Deadly Mistakes and Brutal Truths: The Subtle Violence of LinkedIn
Have you ever scrolled through LinkedIn, filled with inspiring, empowering, and upbeat content, only to end up feeling more uncertain and wired?
Starting my PhD research earlier this year led me to pay closer attention to how we communicate online: about the AI transition, and beyond. The more I observed LinkedIn from a researcher's perspective, the more uncomfortable I felt.
You may remember when research about Instagram's impact on teenage girls' wellbeing emerged. We were outraged but not entirely surprised.
Lately, we’ve watched LinkedIn pivot from a sleepy professional platform to an always-on, achievement-driven social network with over 1 billion users. Perhaps it’s a good moment to ask: what’s that discomfort underneath our collective professional enthusiasm?
I've come to call it "the subtle violence" of LinkedIn.
Deadly Mistakes and Brutal Truths
A LinkedIn post may start out like this:
"Keyword Cannibalization is Silently Killing Your Website Rankings!"
"Is confusion quietly killing your performance?"
"Slowness is killing your business."
An entrepreneur and investor serves up "9 brutal truths":
Source: LinkedIn
Are these truths? Perhaps.
But it's also a language of scarcity, anxiety, and linguistic violence.
It’s just a lot to take in while scrolling a professional networking platform with your morning coffee!
Even if the effect isn't conscious, your nervous system activates.
Muscles tense up.
Breath loses its depth.
Here's what I know to be true:
If that empowering thought leader were someone's boyfriend, spewing such nuggets of truth in person, a circle of girlfriends would stage an intervention to dump him!
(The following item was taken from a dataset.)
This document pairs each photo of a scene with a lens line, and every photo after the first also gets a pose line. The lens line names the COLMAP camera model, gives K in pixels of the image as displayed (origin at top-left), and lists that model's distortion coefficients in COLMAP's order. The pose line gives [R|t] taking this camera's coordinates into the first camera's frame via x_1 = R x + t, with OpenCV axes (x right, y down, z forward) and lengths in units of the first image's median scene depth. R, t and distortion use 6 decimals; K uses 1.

A work colleague appearing at your desk to spontaneously proclaim your potential worthless could end up with an HR warning.
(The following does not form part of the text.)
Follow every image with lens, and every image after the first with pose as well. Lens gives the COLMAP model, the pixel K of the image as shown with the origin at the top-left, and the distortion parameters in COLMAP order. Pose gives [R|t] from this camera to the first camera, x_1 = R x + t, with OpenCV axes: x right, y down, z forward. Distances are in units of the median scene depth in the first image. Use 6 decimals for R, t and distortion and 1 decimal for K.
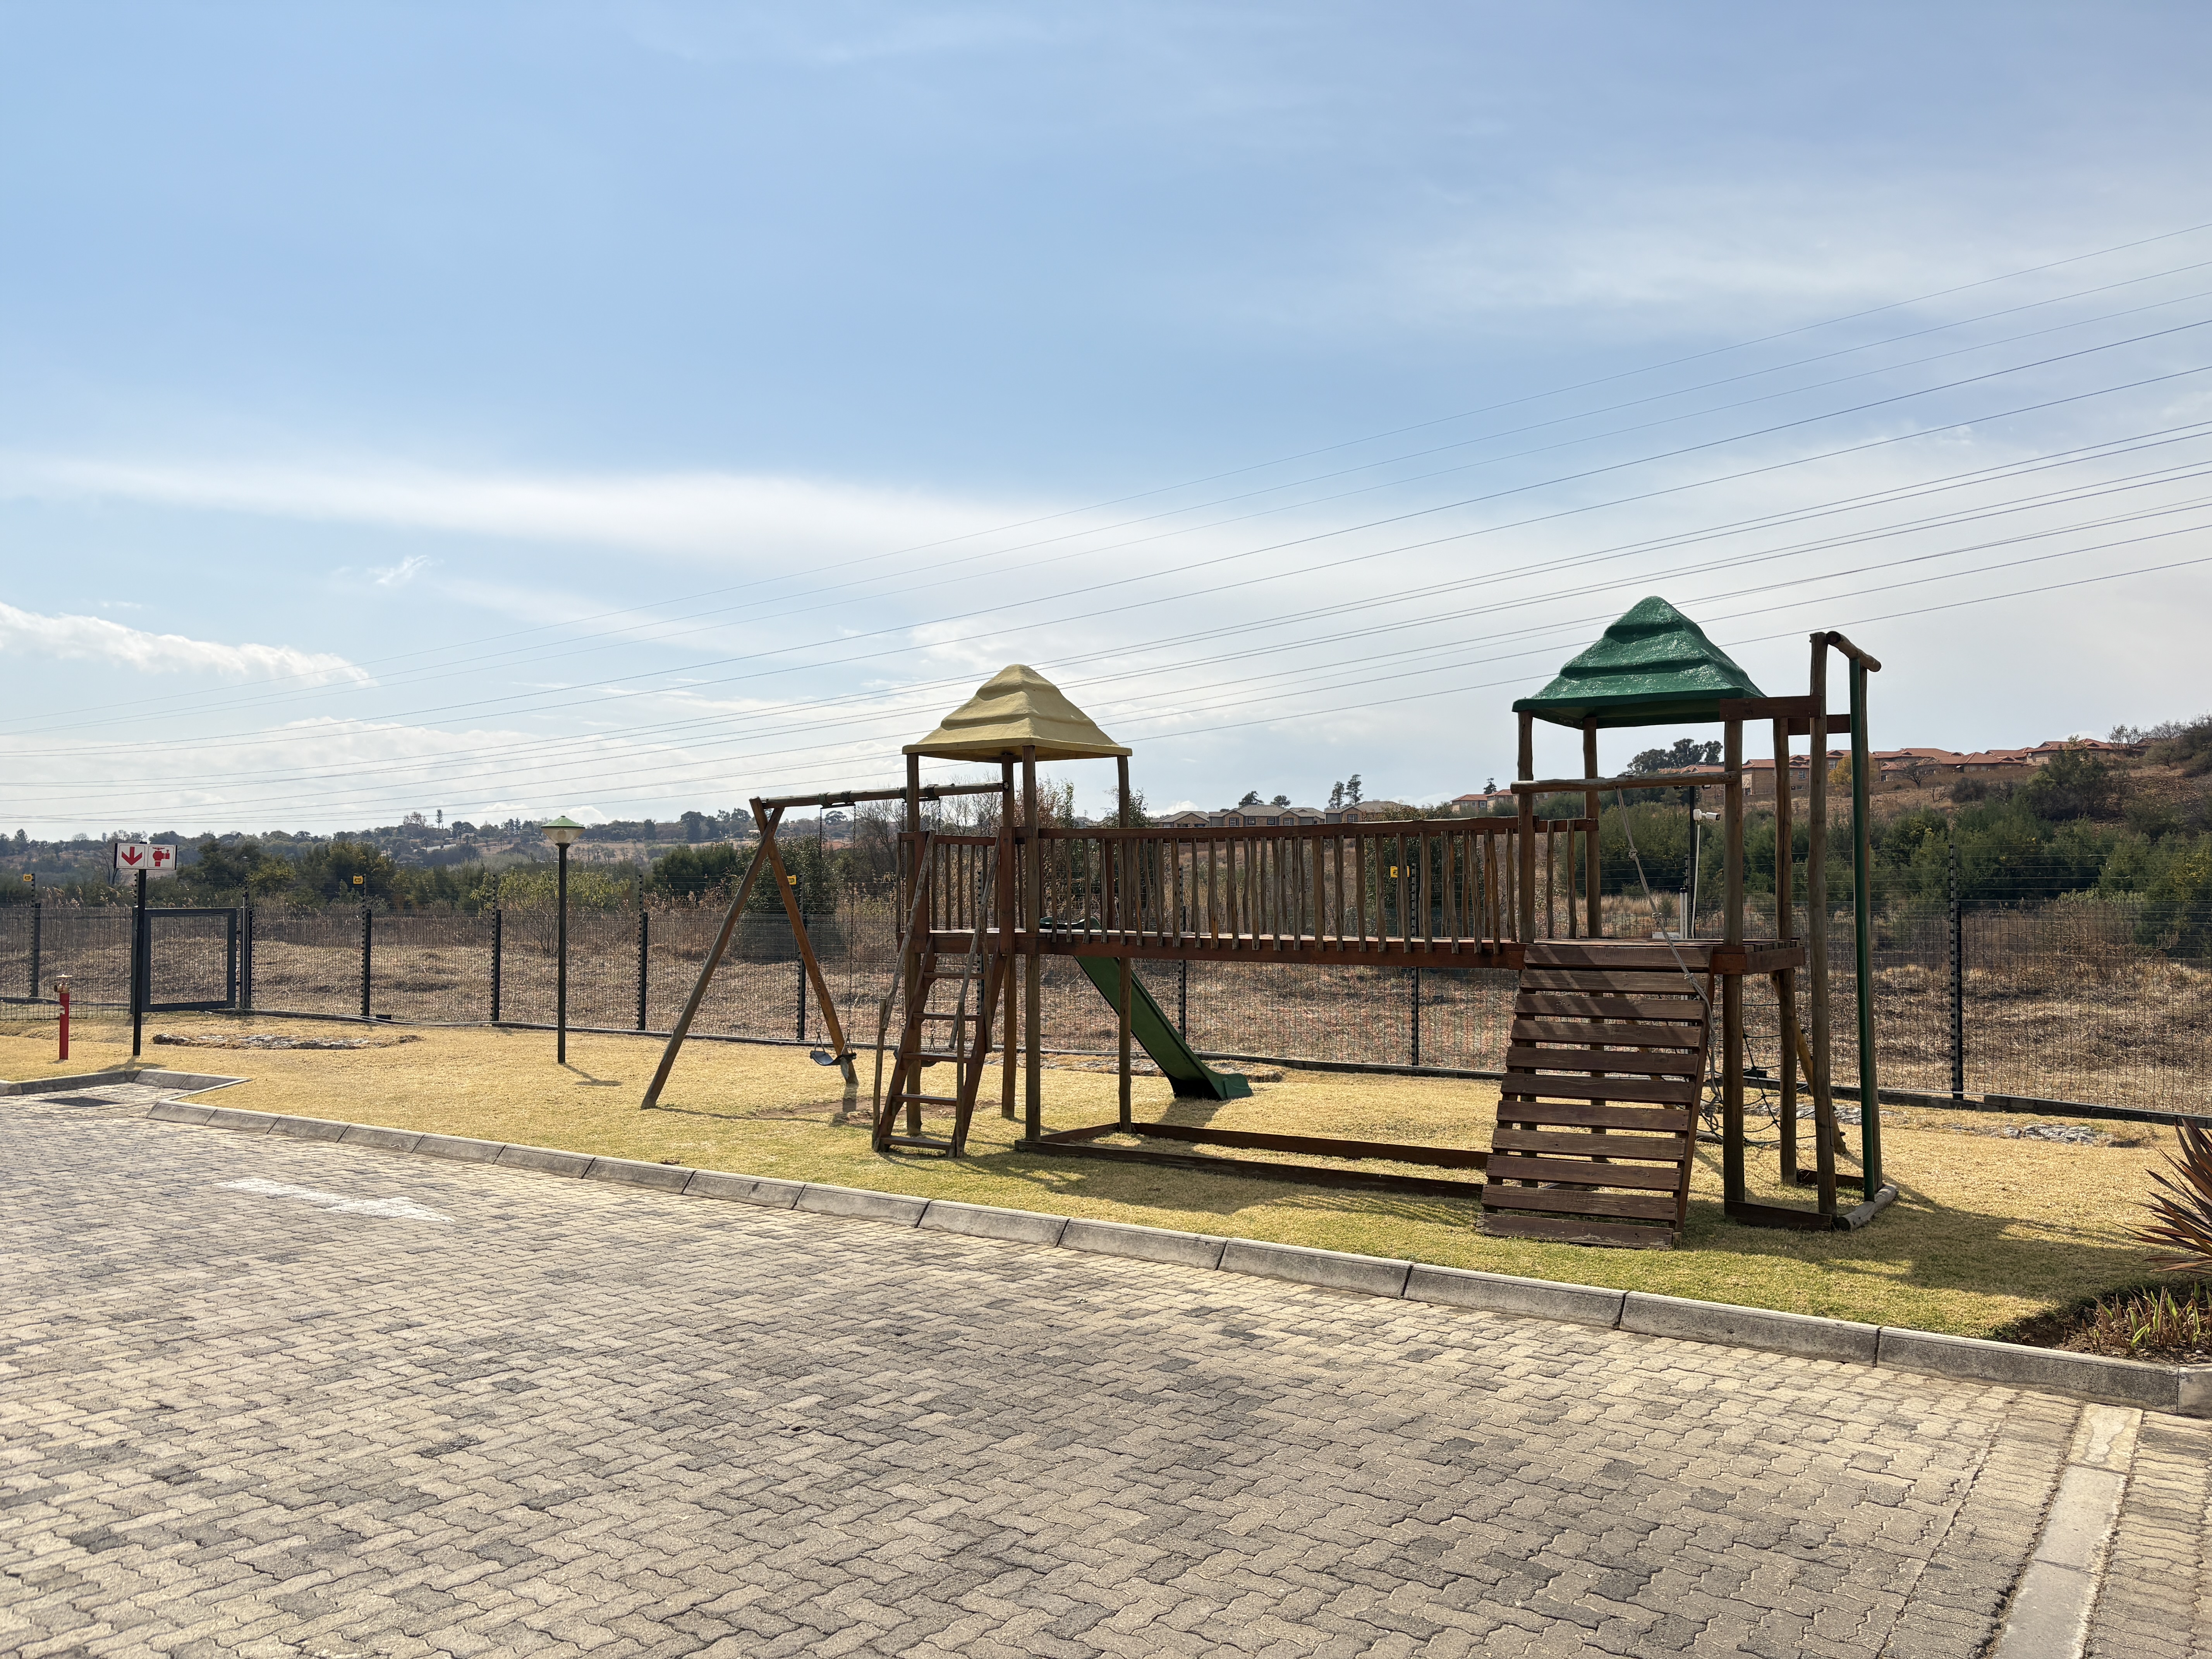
lens RADIAL K [[1660.3, 0, 1106.0], [0, 1660.3, 829.5], [0, 0, 1]] dist [0.015295, -0.008488]
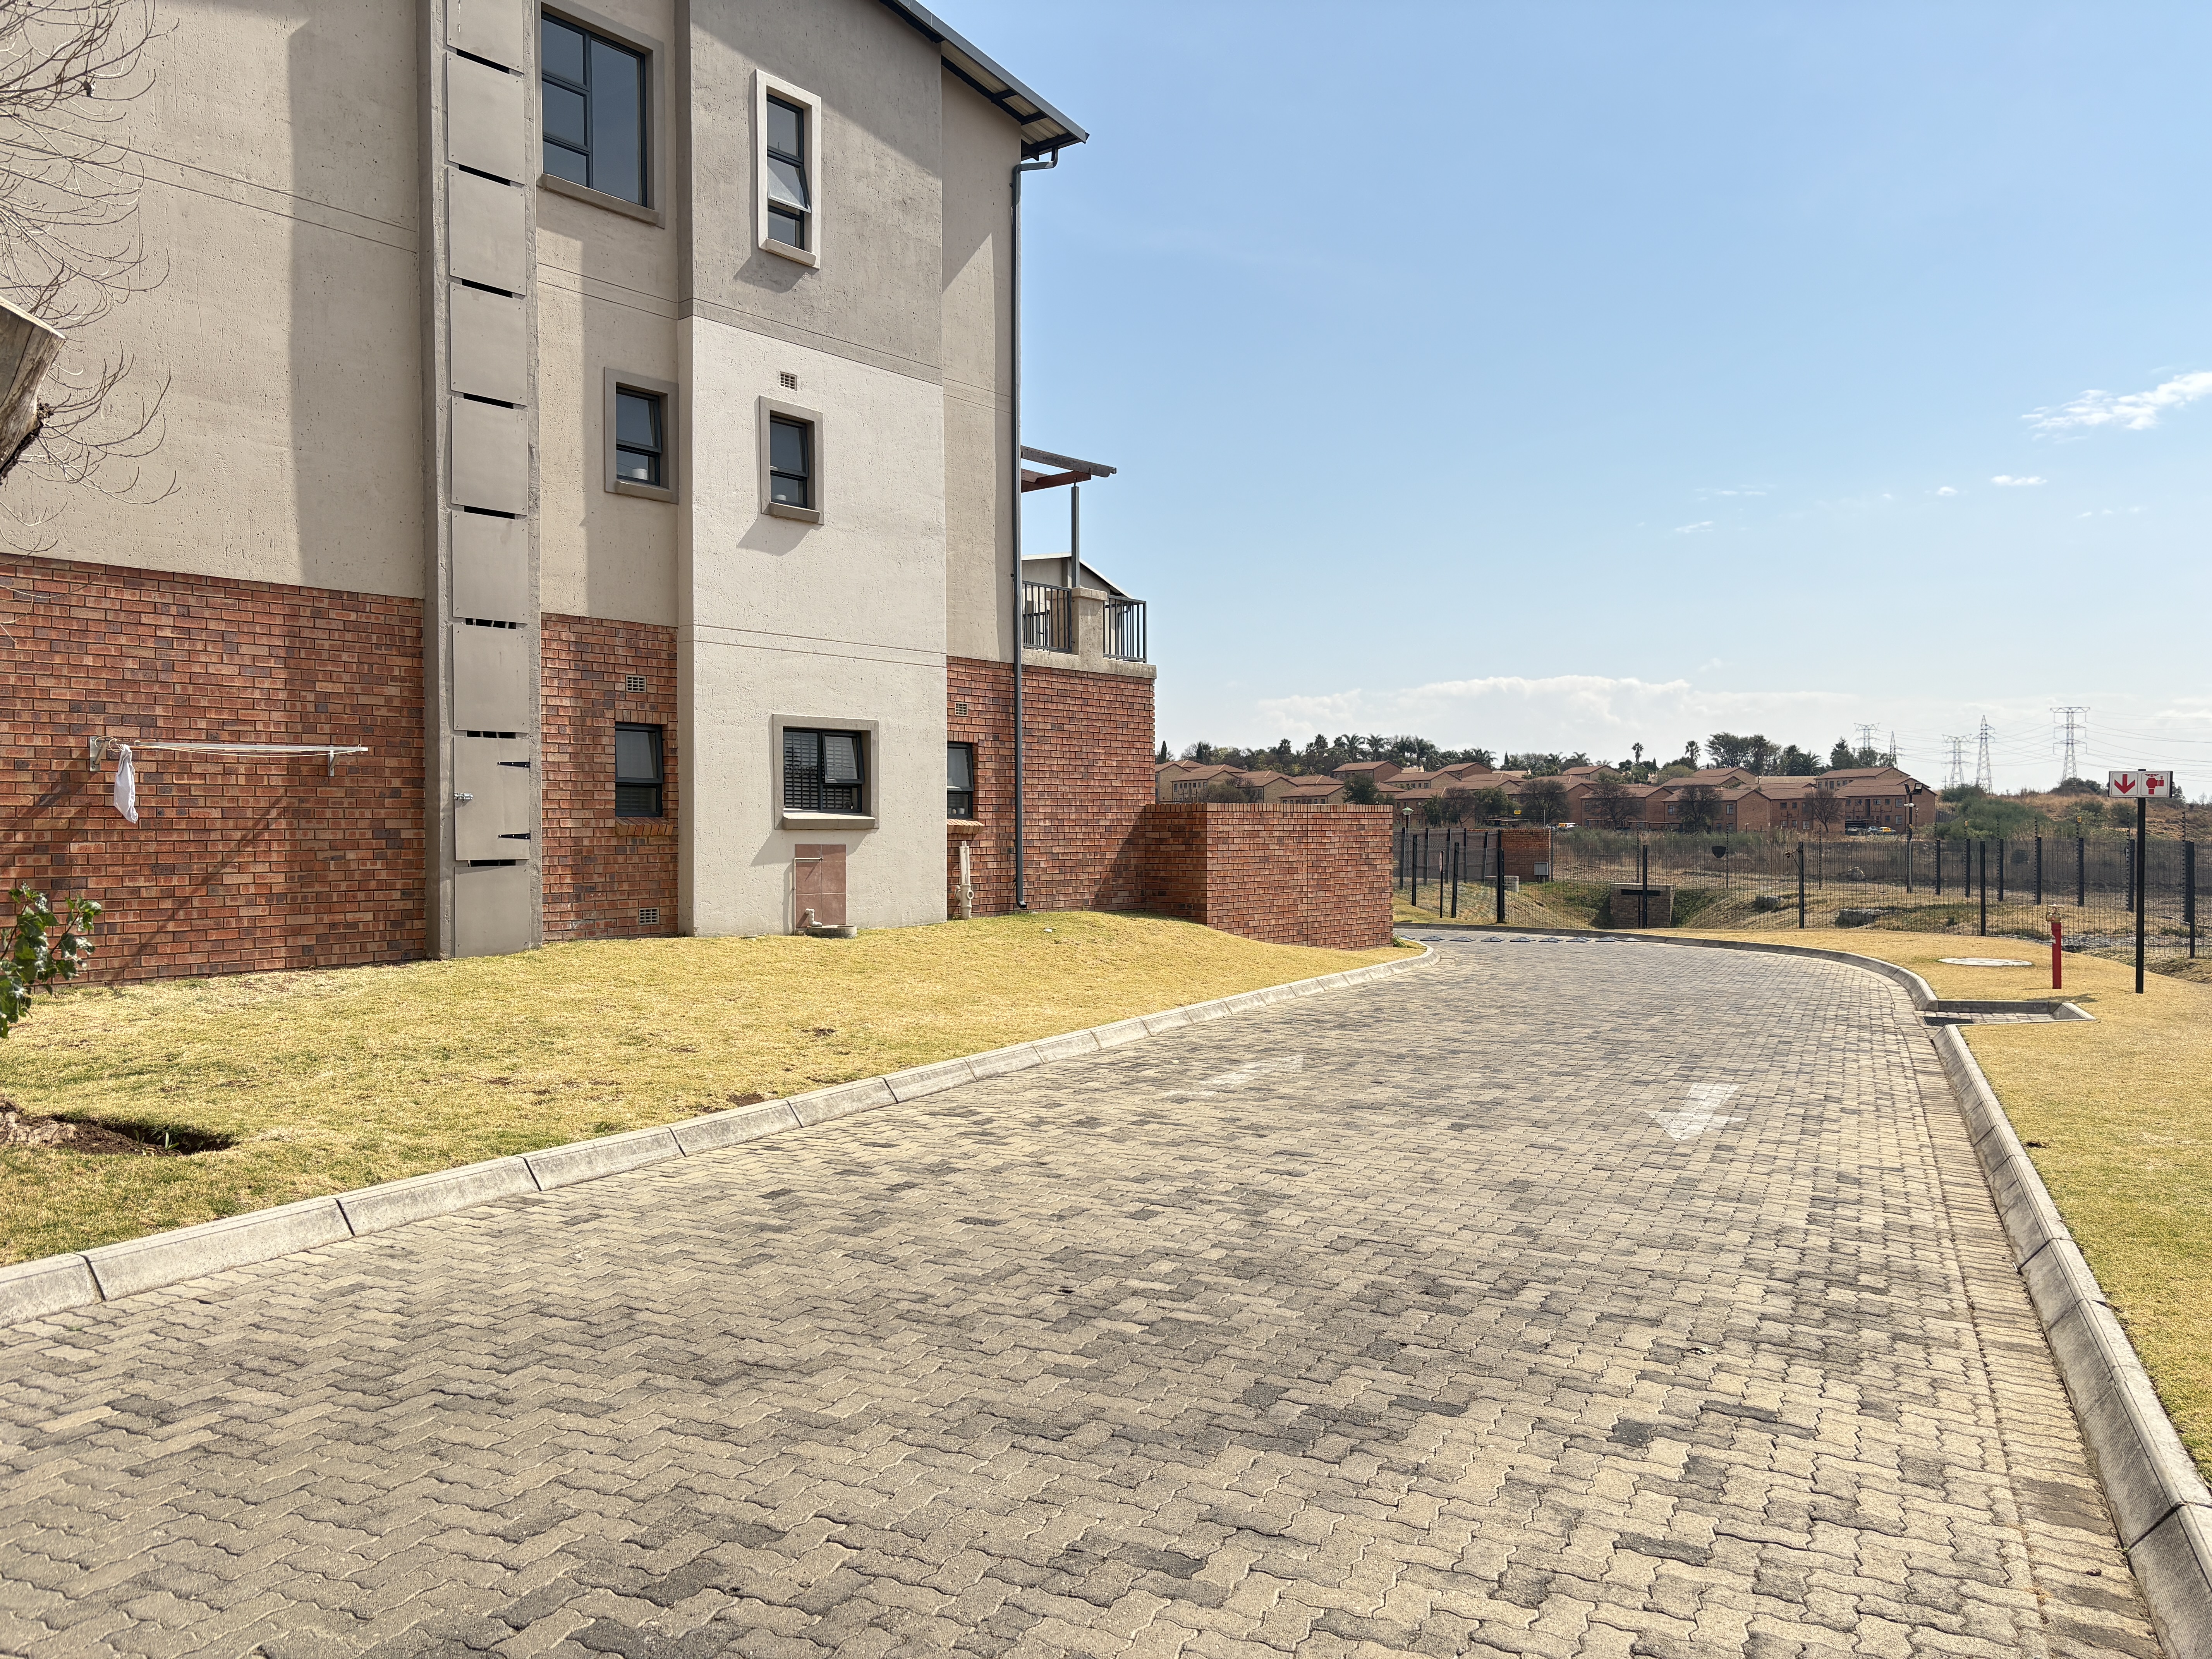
lens RADIAL K [[1660.3, 0, 1106.0], [0, 1660.3, 829.5], [0, 0, 1]] dist [0.015295, -0.008488]
pose [[0.219352, 0.001860, -0.975644, 0.764077], [0.027287, 0.999595, 0.008041, 0.058844], [0.975264, -0.028386, 0.219212, 0.738336]]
Somewhere along the line, the digital, professional interface creates an atmosphere of permissibility.
Adapt or Die
When it comes to AI, one of the hottest topics on LinkedIn, narratives centering fear of replacement and imperative of adaptation are omnipresent:
In a few short lines, we’ve been presented with a threat of death, robbery, and suicide!
These narratives go beyond just adapting to new tools or technology: they threaten total obsolescence. An existential demise.
The posts say:
Your fear of being replaced is irrational
But if you will be replaced, it’s because you failed to adapt
It’s difficult to disagree that the AI transition we’re experiencing is fast, disorienting, and simply unprecedented in its speed and scale.
And yet, the narratives we co-create leave no space for complex emotions, which would be a perfectly natural response: uncertainty, confusion, or even grief.
Instead, we’re caught up in language of shaming and blaming, putting the full responsibility on the individual.
In other words, on each other.
A Compulsive Kind of Freedom
What’s fascinating about the harsh tone of some posts is that most people aren’t paid by the employer to create such content, or even explicitly required to participate. On the face of it, LinkedIn is a community of professional peers, interacting voluntarily. Freely.
Philosopher Byung-Chul Han talks about a compulsive freedom in contemporary achievement society, in which an individual “gives itself over to compulsive freedom—that is, to the free constraint of maximizing achievement.”
He adds:
“Excess work and performance escalate into auto-exploitation. (...) The exploiter is simultaneously the exploited. Perpetrator and victim can no longer be distinguished. Such self-referentiality produces a paradoxical freedom that abruptly switches over into violence because of the compulsive structures dwelling within it.”
- The Burnout Society, Byung-Chul Han
It’s a web of mounting expectations, which many of us inadvertently impose on each other.
In addition to excelling at one’s job, remaining infinitely curious, motivated, and excited, there’s an implicit imperative to continuously assert this attitude online. Many workers face an exhausting conundrum of contradicting pressures:
To be visible
To be professional
To be authentic
To assert their expertise
But be real about the struggles
Without being too much of a downer!
Always finding a silver lining!
Conclude with a lesson to share
But avoid excessive bragging and smugness…
I could go on.
Some may say I’m overly negative, but I agree with Han, who claims the achievement society suffers from excess positivity: the compulsive always-on mentality leading to burnout. On that note, he diagnoses an interesting weakness of AI: its inability to pause.
“Contemplative inactivity, in particular, is alien to the machine. It knows only two states: on and off. Simply deactivating the machine does not bring about a contemplative state.”
-Vita Contemplativa: In Praise of Inactivity, Byung-Chul Han
In this insight, I believe, we may find a clue.
Rather than launching into proposing solutions, what I may offer instead is acknowledgement.
A moment to pause and admit: maybe the reason this feels overwhelming is… because it is.